Our future capital requirements will depend on many factors, including:

 

   

the scope, progress, results and costs of product discovery, preclinical studies and clinical trials;

 

   

the scope, prioritization and number of our research and development programs;

 

   

the costs, timing and outcome of regulatory review of our product candidates;

 

   

our ability to establish and maintain collaborations on favorable terms, if at all;

 

   

the achievement of milestones or occurrence of other developments that trigger payments under the Janssen Agreement and any other collaboration agreements we enter into;

 

   

the extent to which we are obligated to reimburse, or entitled to reimbursement of, clinical trial costs under collaboration agreements, if any;

 

   

the costs of preparing, filing and prosecuting patent applications, maintaining and enforcing our intellectual property rights and defending intellectual property-related claims;

 

   

the extent to which we acquire or in-license other product candidates and technologies;

 

   

the costs of securing manufacturing arrangements for commercial production; and

 

   

the costs of establishing or contracting for sales and marketing capabilities if we obtain regulatory approvals to market our product candidates.

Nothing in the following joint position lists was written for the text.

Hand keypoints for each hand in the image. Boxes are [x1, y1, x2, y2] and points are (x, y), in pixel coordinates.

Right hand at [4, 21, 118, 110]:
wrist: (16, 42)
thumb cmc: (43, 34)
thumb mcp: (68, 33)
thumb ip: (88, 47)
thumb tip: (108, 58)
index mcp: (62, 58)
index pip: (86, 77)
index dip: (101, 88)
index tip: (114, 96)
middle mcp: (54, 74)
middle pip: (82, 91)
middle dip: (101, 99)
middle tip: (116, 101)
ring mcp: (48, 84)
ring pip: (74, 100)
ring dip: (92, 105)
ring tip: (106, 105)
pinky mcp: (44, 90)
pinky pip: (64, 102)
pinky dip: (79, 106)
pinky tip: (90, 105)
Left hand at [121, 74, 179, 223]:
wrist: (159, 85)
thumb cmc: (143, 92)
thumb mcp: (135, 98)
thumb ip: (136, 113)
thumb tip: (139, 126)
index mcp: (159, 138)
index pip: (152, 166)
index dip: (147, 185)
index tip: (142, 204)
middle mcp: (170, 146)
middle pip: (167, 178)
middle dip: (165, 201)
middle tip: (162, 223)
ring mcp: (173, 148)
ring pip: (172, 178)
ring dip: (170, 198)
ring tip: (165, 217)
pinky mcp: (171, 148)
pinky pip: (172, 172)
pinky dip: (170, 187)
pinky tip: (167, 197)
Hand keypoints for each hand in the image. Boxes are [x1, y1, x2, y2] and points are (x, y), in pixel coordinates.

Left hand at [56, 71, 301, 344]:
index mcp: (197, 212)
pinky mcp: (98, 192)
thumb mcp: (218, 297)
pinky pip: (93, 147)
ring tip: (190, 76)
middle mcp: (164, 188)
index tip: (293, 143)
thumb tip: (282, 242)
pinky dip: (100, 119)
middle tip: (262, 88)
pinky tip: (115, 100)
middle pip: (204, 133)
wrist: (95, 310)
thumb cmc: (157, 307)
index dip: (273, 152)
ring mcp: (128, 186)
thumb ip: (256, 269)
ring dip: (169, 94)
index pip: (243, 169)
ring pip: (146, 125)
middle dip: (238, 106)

Identifying potential product candidates and conducting preclinical studies and clinical trials is a time-consuming, expensive and uncertain process that takes many years to complete, and we may never generate the necessary data or results required to obtain marketing approval and achieve product sales. In addition, our product candidates, if approved, may not achieve commercial success. Our commercial revenues, if any, will be derived from sales of product candidates that we do not expect to be commercially available for many years, if at all. Accordingly, we will need to continue to rely on additional financing to achieve our business objectives. Adequate additional financing may not be available to us on acceptable terms, or at all.


Until such time, if ever, as we can generate substantial product revenues, we expect to finance our cash needs through a combination of equity offerings, debt financings, collaborations, strategic alliances and licensing arrangements. To the extent that we raise additional capital through the sale of equity or convertible debt securities, holders of our ADSs will be diluted, and the terms of these securities may include liquidation or other preferences that adversely affect the rights of our shareholders. Debt financing, if available, may involve agreements that include covenants limiting or restricting our ability to take specific actions, such as incurring additional debt, making capital expenditures or declaring dividends.

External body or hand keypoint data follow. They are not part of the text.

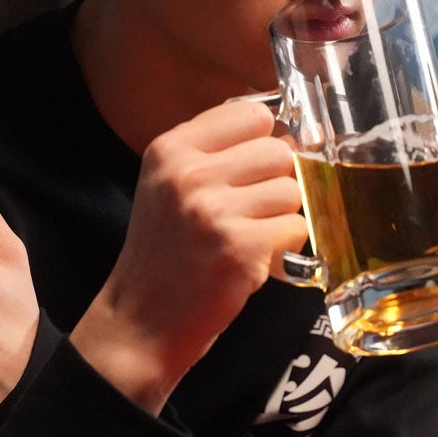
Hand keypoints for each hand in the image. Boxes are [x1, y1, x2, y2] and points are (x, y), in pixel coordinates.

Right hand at [70, 100, 306, 413]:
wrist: (140, 323)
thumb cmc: (165, 253)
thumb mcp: (168, 185)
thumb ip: (217, 152)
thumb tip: (288, 131)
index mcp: (171, 149)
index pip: (251, 113)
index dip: (264, 139)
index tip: (259, 164)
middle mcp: (190, 174)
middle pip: (278, 150)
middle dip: (278, 180)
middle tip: (255, 209)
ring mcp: (214, 212)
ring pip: (292, 188)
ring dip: (282, 215)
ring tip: (251, 235)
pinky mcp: (239, 249)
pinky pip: (296, 228)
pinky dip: (286, 247)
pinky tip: (256, 258)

If we raise funds through additional collaborations, strategic alliances or licensing arrangements with third parties, we may have to relinquish valuable rights to our technologies, future revenue streams, research programs or product candidates or to grant licenses on terms that may not be favorable to us. If we are unable to raise additional funds through equity or debt financings when needed, we may be required to delay, limit, reduce or terminate our product development or future commercialization efforts or grant rights to develop and market that we would otherwise prefer to develop and market ourselves.

Quantitative and Qualitative Disclosures About Market Risk

For quantitative and qualitative disclosures about market risk that affect us, see “Quantitative and Qualitative Disclosures About Market Risk” in Item 11 of Part I of our Annual Report. There have been no material changes in from the end of the preceding year until September 30, 2021.

Off-balance Sheet Arrangements

We have not entered into any off-balance sheet arrangements.